Born in a family where most of the members are teachers I and my two sisters are expected to be teachers as well. There is a problem though I hate school ever since I step on it the first time. On my entire school life I was constantly looking for a reason not to attend school. School back then was just a way for me to get away with house hold chores. Up to these days I still can say that the reason I finish University is because back then it’s one of the major requirement to get a job. It took me years and years to finish it though since I was working and I was into money than good grades.
It was heaven when I finally graduate from the University and I literary cried, finally I don’t have deadlines to catch, no more exams and no more research papers. I got it all wrong though, from the time I graduate from college, job hunting is more difficult than before. The kind of job that I wanted needs you to have at least MD or PHD to be qualified. My world suddenly turns upside down. I want to work so much and going back to school is not an option. So I have to find an alternative job, well you guess it right “teaching” a job I vow myself won’t ever ever do no matter what happen. I don’t have anything against it, it’s just that I am sure to myself I won’t be a good teacher cause I hate school and I already escape from that prison and I don’t want to go back. But I’m broke and I need a job ASAP, so even if I don’t like it I still grab the chance to work in a more good paying job thinking that someday I’ll get out from this place. I learn to love the craft/art of teaching and unexpectedly I did good, I was even awarded the teacher of the year on my first year of teaching (awwwww) the award was based on evaluations and trust me I did not pay my students to give me stars hahaha hell they are even richer than me, all of them. Somehow I learn to love what I do but still there is a longing in my heart that someday I will be able to follow my dream…..

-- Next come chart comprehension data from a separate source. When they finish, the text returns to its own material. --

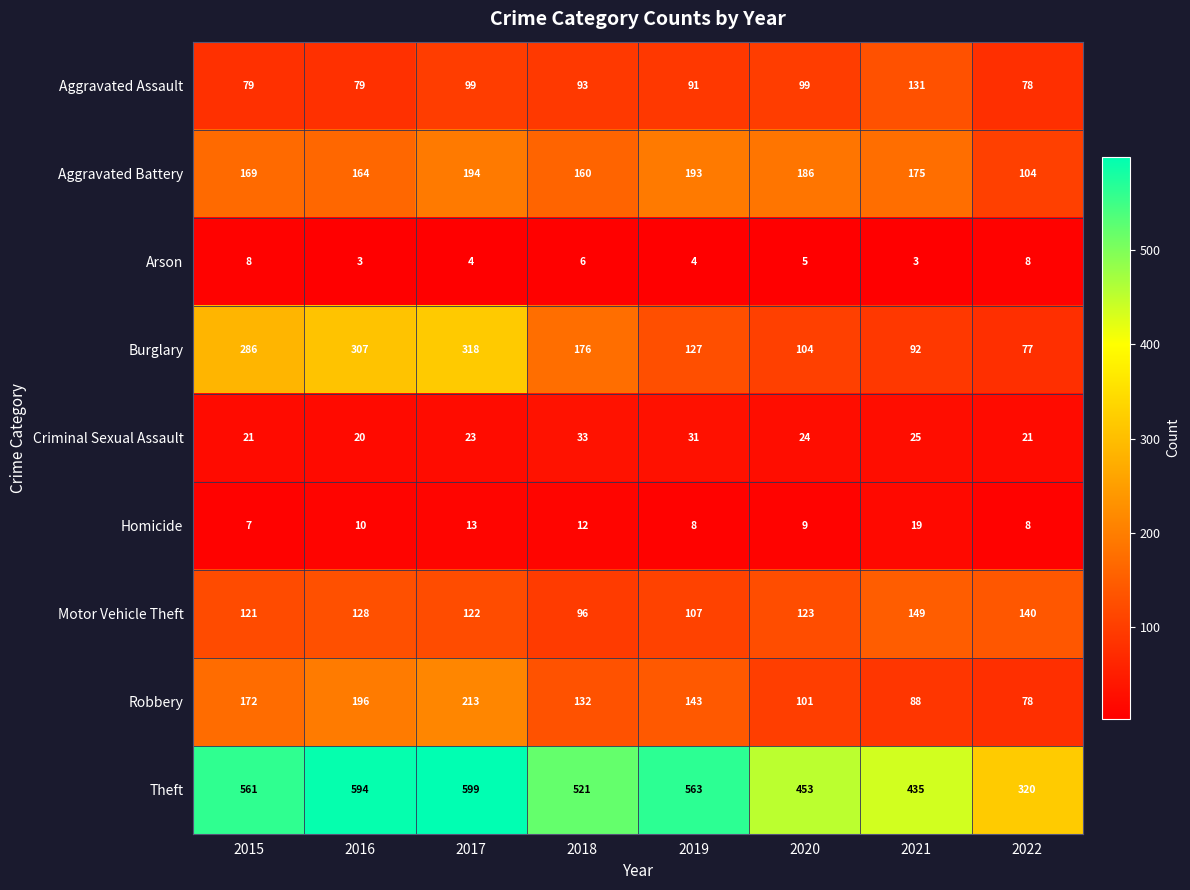

Which series has the widest spread of values?

Theft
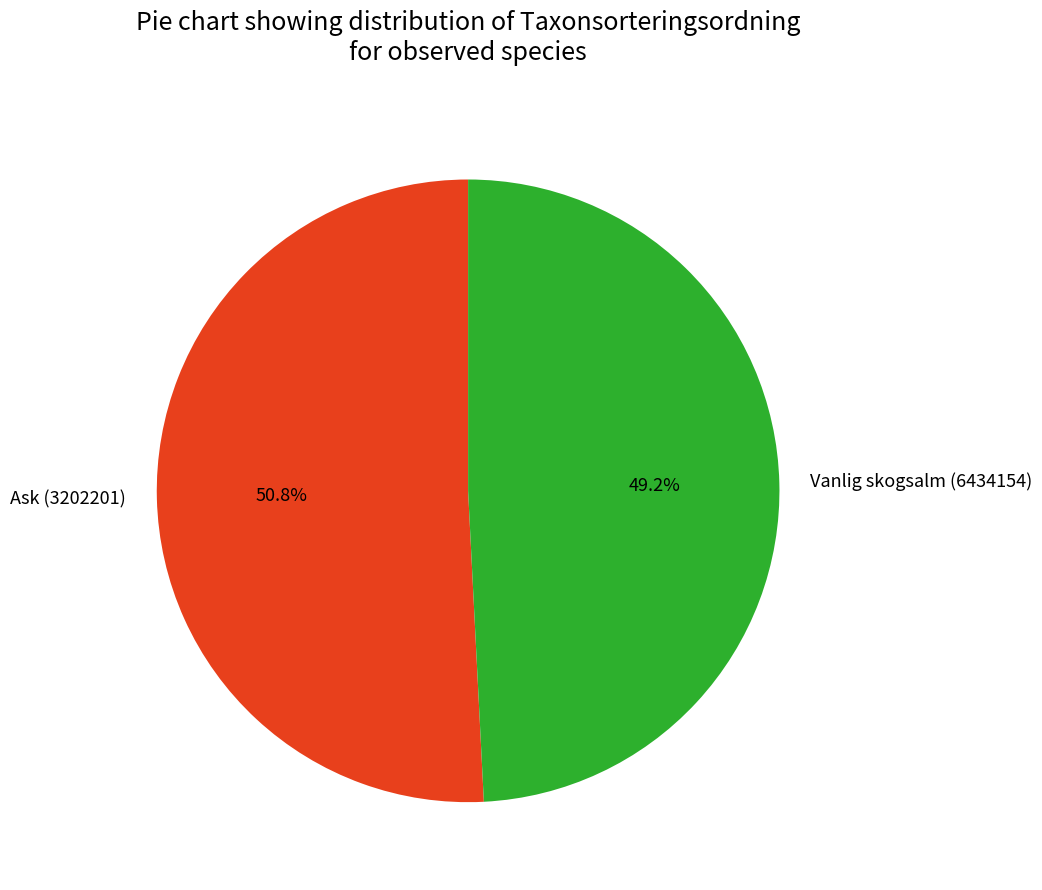

To the nearest percent, what percentage of the pie is Ask (3202201)?

51%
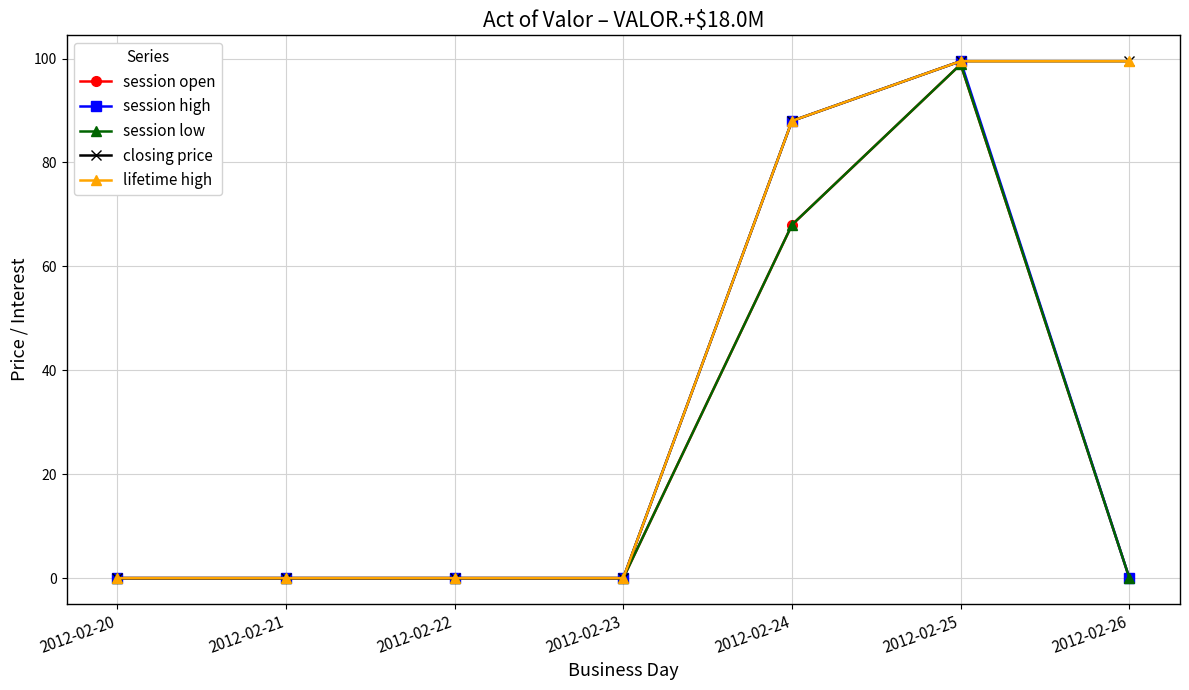

Does the chart have visible grid lines?

Yes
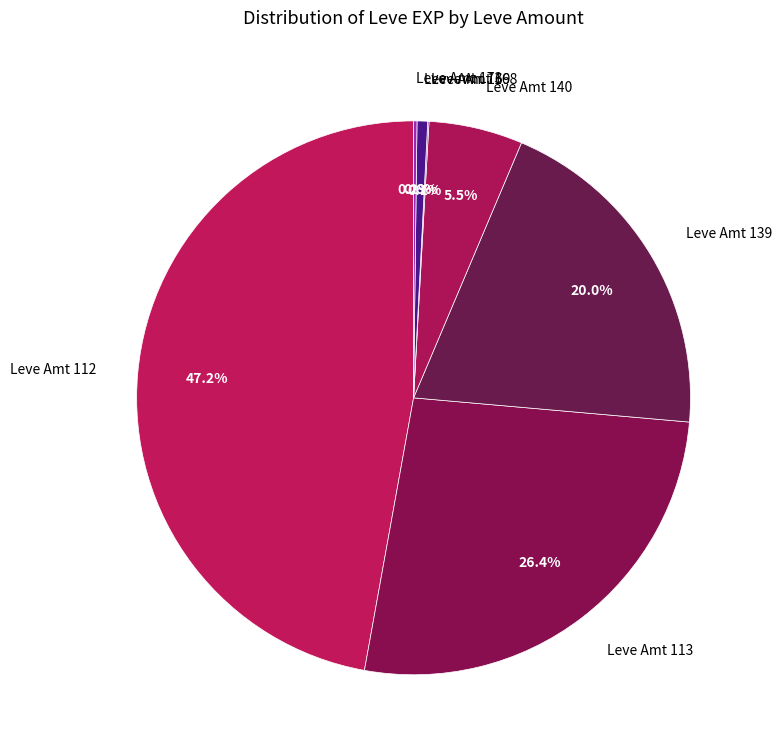

Does any single category account for the majority?

No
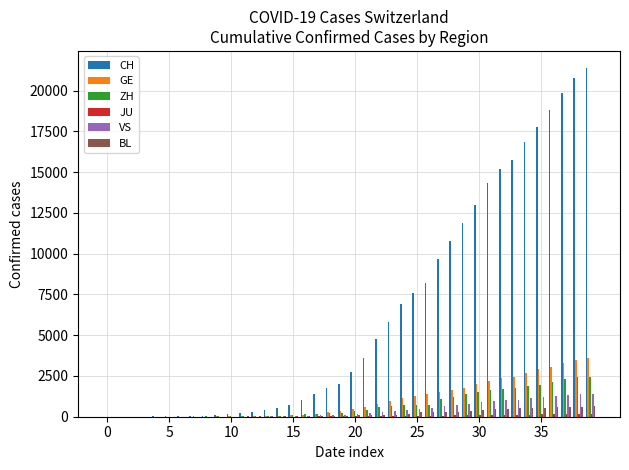

Which series has the largest total across all categories?

CH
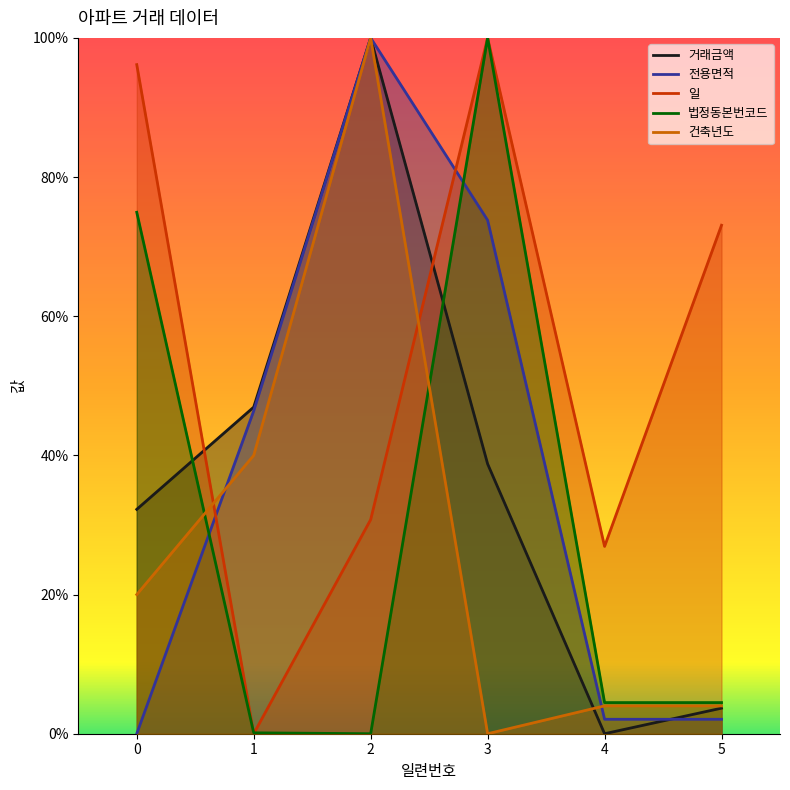

Does the chart display data point markers on the line(s)?

No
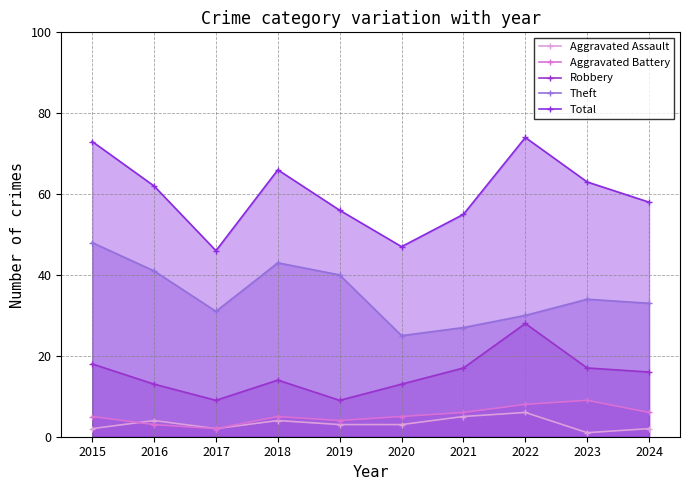

What is the value of the Robbery point at the 4th from the left?

14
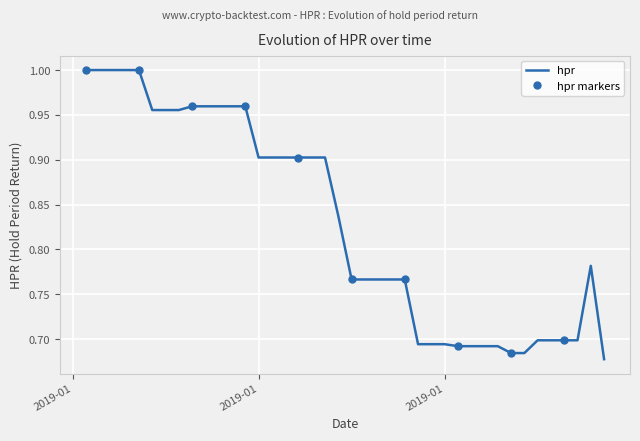

Reading right to left, list all the values displayed in this chart.

0.7	0.8	0.7	0.7	0.7	0.7	0.7	0.7	0.7	0.7	0.7	0.7	0.7	0.7	0.7	0.8	0.8	0.8	0.8	0.8	0.8	0.9	0.9	0.9	0.9	0.9	0.9	1.0	1.0	1.0	1.0	1.0	1.0	1.0	1.0	1.0	1.0	1.0	1.0	1.0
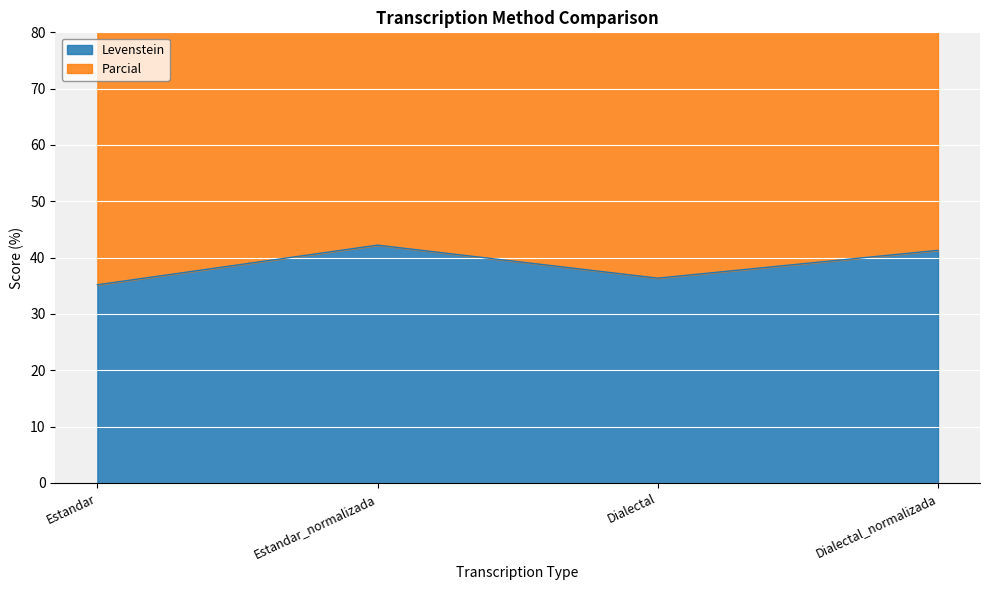

What is the difference between the maximum and minimum values in the Parcial series?

15.7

Note: My sister next to me is teaching too haha she also vow before that she will never be a teacher... but now she is teaching.. I guess destiny leads us to where we really belong..
Comments
@nissa - yeah I guess it really takes time to love the art but once you love it, it will stay with you for the rest of your life... glad you are enjoying teaching..:)
@bala - I feel good about your comment.. :)
Yes... yna.... u have given me a good idea.... let me think over it...
@noaslpls - I agree with that.. I am so afraid that because i know myself I wont be able to meet the standard of being a teacher. being a teacher is not a simple job as going to school and coming home.. the future of those kids is in your hand.. so that's what scares me the most...
@bala - you can still do that, maybe not in a formal school but in place where we don't expect teaching or education will take place... good luck
I am also from the Teacher Family. Almost all my relations are teachers.... and so i hated to take teaching as my career... but now i am feeling for that... i should have become a teacher.. not only because it pays more and more holidays... but also i love to be in school again, with the budding generation...
I really salute all teachers especially for their dedication and patient. When I was little, my Mom asked me to be a Teacher. For her, it was the best job ever. I refused to follow her because I know my weaknesses in terms on dedication and patient. Thank God she didn't push me.